Nate Cohn, an analyst at The New York Times , is raising questions about the it-was-Comey thesis, pointing to a poll that showed Clinton starting to shed support in advance of the Comey letter. Is it possible that Clinton was heading for a fall anyway? In a series of exasperated tweets, Silver contends that the data show it really was the Comey letter and that any pre-Comey dropoff in the polls was the kind of outlier data that are normally found after election—not a previously unrecognized bit of proof that Clinton was heading for a fall anyway.

Causation is always harder to prove than correlation. Knowing precisely what caused Clinton’s excruciatingly close loss to Trump in the electoral college even as she won the popular vote by a margin of more than 3 million votes will likely be debated for some time. There’s no question that missteps by the campaign and a longtime problem with her trustworthiness that was exacerbated by sloppy media coverage made Clinton more vulnerable than she should have been after the convention. The dump of purloined emails, which U.S. intelligence agencies claim was led by Russian sources, muted the effect of release of the Access Hollywood tape on which Trump is heard discussing the sexual assault of women. The Comey letter was the coup de grace that cost Clinton the election. Like a game of Clue or an Agatha Christie novel, there are countless suspects in who killed a Hillary Clinton presidency, but unlike those murder mysteries there’s really more than one actual murderer. Silver makes a compelling case that without the Comey letter she likely would have won. Clinton is right that Wikileaks also led to her loss. But it’s also true that had she run a stronger race, she might have survived those heavy blows. Autopsies in politics are seldom conclusive.

Clinton faced unique circumstances, but there are lessons from these polls for the 2020 Democratic aspirants.
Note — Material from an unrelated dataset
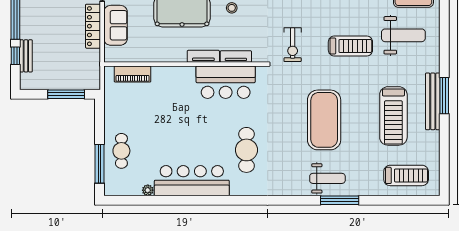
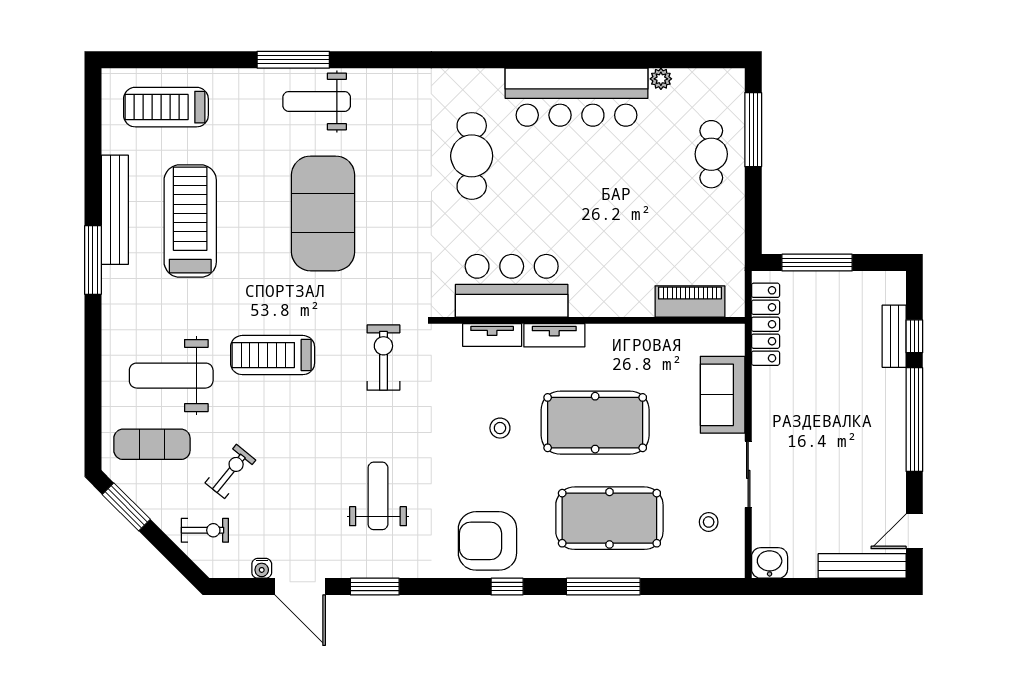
locker: (93, 26) -> (766, 324), moved
bench: (433, 101) -> (115, 210), moved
White working-class anxiety won’t be assuaged by a growing economy or an “economic message” alone, a la Bernie Sanders, because much of it is based on cultural anxieties about immigration, affirmative action and a sense that America has changed for the worse. And trust problems—often more fostered by GOP charges and fueled by the press—are very hard to overcome for any Democrat. In addition to Clinton they plagued presidential nominees Al Gore and John Kerry, who also came tantalizingly close to winning their races. (Kerry, it’s often forgotten, came within around 100,000 votes in Ohio of winning the presidency.) It took all of Bill Clinton and Barack Obama’s exceptional political skills, meanwhile, to muscle through charges about their honesty, and they were elected and re-elected because of their ability to galvanize minorities while holding on to enough white voters.